Errors & retries

What happens when a model errors, a tool raises, a network drops, or an agent stalls — what retries run silently and what you see in the transcript.

Things fail. A model 429s, a tool raises, a websocket drops. The agent runtime has a narrow set of retries it runs silently and a narrow set of failure modes that surface directly in the transcript. This page maps both.

Silent LLM retries

Transient LLM errors trigger a backoff loop with jitter. The agent retries the same call; the step budget is not consumed.

Retried: RateLimitError, Timeout, APIConnectionError, APIConnectionTimeoutError, ServiceUnavailableError, InternalServerError, BadGatewayError, generic APIError.

Not retried: BadRequestError, AuthenticationError, ContextWindowExceededError. The last one triggers overflow recovery instead.

Defaults, configurable on the Agent config:

Setting	Default
`backoff_max_tries`	8
`backoff_max_time`	300 s
`backoff_base_factor`	1.0
`backoff_jitter`	`True`

Wait time is base_factor * 2**attempt plus uniform jitter in [0, base_factor]. Each attempt emits a GenerationRetry event and surfaces in the transcript as a system line:

RateLimitError — retrying in 4s (attempt 3/8): provider is rate-limiting your key

If retries exhaust, the turn ends with stop_reason="error" and a final GenerationError row.

Tool-call failures

There are no tool-level retries. When a tool raises, one of two things happens.

Caught exceptions (the default, unless the tool overrides with catch=) become a structured error result the agent sees on its next step. The agent typically adapts — corrects its arguments, picks a different tool, gives up gracefully.

Uncaught exceptions (tools that opt out with catch=False or a narrower exception list) abort the whole turn. The transcript shows a ToolError row labeled with the tool’s display name and the exception message; stop_reason becomes "error". Send a follow-up prompt to continue, or let the agent try again in a new turn.

Stop reasons

Every turn ends with one of four stop_reason values. The transcript describes the first three; the fourth is rarer but worth knowing.

Reason	When it happens
`finished`	Clean completion — the agent stopped because it was done
`max_steps_reached`	Step budget exhausted in autonomous mode. Surfaces as “reached the maximum number of steps. Send a follow-up message to continue”
`error`	An exception propagated past the agent loop — bad tool, bad model call, unrecovered retry
`stalled`	The model returned assistant text with no tool calls while stop conditions were configured and none fired — the agent “ran out of ideas” without hitting its completion criterion

stalled only fires when the agent is running with explicit stop conditions (typically a configured goal or finish tool). A default interactive session won’t produce it.

Network drops

LLM streaming is not incremental — Dreadnode uses non-streamed acompletion calls. A mid-call network drop surfaces as an APIConnectionError and falls into the retry loop; the whole call reissues from scratch.
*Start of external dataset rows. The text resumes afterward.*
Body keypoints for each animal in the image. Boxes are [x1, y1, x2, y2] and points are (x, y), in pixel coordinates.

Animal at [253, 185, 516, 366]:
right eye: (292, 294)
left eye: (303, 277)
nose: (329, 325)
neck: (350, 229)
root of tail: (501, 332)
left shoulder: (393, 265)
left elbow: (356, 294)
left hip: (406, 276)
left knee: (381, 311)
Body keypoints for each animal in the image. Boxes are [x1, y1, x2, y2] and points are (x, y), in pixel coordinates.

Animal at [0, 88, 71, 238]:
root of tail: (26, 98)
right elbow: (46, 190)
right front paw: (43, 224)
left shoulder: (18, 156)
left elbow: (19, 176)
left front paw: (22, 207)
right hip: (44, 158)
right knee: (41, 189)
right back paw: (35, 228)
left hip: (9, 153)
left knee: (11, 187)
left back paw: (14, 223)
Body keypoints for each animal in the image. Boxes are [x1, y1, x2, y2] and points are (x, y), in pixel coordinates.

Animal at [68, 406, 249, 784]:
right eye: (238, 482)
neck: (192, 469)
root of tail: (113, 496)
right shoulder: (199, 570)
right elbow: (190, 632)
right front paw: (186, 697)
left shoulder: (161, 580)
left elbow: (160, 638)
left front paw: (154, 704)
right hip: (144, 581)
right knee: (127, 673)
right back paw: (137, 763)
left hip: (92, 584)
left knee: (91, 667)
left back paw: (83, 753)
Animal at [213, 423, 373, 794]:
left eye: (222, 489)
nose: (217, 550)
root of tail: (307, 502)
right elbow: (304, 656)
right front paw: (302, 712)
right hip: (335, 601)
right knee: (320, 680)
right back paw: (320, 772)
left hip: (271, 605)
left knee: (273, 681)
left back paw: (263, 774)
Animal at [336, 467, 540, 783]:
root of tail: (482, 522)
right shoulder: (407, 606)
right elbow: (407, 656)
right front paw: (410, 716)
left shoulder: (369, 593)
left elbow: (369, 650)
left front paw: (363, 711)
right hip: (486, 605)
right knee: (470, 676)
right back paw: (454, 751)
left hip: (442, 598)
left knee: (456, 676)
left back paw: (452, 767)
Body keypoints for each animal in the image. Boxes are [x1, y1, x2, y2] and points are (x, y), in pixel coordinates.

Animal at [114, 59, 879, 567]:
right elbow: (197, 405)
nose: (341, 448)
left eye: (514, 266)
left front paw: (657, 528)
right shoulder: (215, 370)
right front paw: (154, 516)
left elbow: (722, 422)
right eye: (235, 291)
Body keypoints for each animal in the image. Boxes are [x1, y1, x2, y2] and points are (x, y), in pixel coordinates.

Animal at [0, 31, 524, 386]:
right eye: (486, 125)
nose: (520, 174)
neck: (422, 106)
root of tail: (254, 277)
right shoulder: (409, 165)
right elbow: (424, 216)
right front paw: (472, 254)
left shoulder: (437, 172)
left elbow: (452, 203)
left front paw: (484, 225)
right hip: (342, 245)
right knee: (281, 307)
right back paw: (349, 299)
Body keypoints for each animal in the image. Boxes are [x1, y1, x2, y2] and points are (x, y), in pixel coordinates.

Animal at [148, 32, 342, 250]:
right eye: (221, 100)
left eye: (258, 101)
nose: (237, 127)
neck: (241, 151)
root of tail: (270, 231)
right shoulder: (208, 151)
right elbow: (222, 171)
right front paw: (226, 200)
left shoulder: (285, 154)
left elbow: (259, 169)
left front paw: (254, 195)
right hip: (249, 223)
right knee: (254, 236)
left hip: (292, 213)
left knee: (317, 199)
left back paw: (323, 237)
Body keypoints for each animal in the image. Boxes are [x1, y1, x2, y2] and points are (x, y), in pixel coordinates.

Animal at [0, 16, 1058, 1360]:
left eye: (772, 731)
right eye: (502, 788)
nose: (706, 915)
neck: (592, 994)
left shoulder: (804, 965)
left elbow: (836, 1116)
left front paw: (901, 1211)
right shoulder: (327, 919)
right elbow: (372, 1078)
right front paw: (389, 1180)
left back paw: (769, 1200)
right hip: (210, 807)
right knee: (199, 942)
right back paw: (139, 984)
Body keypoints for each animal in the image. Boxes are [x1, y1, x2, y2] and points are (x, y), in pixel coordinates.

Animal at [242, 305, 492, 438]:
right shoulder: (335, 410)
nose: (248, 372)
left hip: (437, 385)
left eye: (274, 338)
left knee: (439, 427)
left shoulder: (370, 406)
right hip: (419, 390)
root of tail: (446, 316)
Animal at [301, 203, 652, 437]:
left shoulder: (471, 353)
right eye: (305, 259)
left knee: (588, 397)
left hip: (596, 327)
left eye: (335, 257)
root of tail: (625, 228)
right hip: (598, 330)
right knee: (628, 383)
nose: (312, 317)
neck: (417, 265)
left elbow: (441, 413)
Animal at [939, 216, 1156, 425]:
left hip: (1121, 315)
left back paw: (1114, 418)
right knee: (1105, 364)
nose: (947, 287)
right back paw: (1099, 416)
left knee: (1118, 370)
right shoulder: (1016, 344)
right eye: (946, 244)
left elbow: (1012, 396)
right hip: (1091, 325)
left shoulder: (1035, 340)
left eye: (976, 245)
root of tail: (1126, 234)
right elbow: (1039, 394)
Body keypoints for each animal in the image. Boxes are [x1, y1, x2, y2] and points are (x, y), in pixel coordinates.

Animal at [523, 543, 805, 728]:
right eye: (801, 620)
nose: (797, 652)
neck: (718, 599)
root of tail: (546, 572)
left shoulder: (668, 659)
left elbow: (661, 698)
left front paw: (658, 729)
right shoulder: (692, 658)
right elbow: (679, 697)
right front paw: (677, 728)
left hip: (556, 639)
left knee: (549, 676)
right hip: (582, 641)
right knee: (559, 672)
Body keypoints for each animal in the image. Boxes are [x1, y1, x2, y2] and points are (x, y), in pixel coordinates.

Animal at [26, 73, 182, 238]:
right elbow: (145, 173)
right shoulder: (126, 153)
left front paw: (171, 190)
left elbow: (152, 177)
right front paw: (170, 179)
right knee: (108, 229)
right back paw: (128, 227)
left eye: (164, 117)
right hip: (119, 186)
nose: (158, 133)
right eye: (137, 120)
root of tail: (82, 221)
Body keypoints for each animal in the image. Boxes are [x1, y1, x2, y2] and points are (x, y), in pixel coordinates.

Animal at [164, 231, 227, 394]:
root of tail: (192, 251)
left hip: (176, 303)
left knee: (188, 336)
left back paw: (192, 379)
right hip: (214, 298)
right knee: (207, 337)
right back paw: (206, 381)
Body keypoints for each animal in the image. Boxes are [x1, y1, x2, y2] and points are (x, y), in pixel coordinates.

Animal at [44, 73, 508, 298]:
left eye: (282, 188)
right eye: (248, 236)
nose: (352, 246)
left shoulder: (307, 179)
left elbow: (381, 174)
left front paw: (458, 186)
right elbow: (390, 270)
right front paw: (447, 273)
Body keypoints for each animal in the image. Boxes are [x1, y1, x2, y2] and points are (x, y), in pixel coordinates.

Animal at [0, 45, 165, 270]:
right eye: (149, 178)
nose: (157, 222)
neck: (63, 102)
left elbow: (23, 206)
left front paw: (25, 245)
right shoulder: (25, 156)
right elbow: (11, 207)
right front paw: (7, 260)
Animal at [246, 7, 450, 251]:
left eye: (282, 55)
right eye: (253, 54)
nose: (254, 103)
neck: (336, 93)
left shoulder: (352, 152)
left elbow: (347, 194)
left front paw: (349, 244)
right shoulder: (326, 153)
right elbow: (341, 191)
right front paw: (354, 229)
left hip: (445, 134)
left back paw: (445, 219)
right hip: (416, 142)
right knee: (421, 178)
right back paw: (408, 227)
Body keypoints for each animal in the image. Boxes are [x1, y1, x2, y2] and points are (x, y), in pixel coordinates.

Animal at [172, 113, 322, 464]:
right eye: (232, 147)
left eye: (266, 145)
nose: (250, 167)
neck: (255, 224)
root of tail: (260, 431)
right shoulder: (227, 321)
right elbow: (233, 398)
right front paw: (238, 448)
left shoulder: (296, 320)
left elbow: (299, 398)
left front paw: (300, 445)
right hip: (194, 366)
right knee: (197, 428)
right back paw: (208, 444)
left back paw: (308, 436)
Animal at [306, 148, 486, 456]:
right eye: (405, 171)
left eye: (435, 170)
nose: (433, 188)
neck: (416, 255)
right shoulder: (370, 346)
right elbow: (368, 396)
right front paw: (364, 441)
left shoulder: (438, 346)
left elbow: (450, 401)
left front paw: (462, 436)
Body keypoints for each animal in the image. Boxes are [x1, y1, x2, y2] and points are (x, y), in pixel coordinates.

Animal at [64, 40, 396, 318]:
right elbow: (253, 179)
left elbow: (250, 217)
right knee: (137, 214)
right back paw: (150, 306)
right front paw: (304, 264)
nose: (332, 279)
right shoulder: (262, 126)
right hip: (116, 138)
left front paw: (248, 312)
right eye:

The TUI-to-runtime connection is streamed. If it drops, the client reconnects and resubscribes using the last sequence number it saw. If the server’s ring buffer has rolled past that sequence, the session is marked stale in the session browser and the context bar shows replay gap after N. The badge is informational — there is no automatic backfill. The next event you see may skip over some history, but the transcript as stored on the platform is intact.

Cancelling a turn

Esc walks the escape ladder. When the agent is busy, the final step cancels the in-flight turn: the local asyncio task is cancelled and a cancel request is sent to the runtime, which cancels the task wrapping the model call. Ctrl+Q does the same thing — press once to cancel, twice within three seconds to quit. (Ctrl+C is reserved for copying selected text; see Selecting and copying text.)

An in-flight tool call is force-marked errored in the session state when the turn is cancelled. The agent sees the error on resume if you send another message.

Distinct error types in the transcript

Different error sources render with different titles so you can tell them apart:

Title	Source
`generation`	Model call errored. Body includes provider-classified error type; auth-key bodies are split out so you don’t paste a key into a chat
`tool-name`	A tool raised. Title is the tool’s display label, body is the exception message
`agent`	The agent loop itself threw — rare
`runtime`	The runtime process errored. A 401 triggers re-authentication

All render the same way — a ✗ marker, the title, and the body.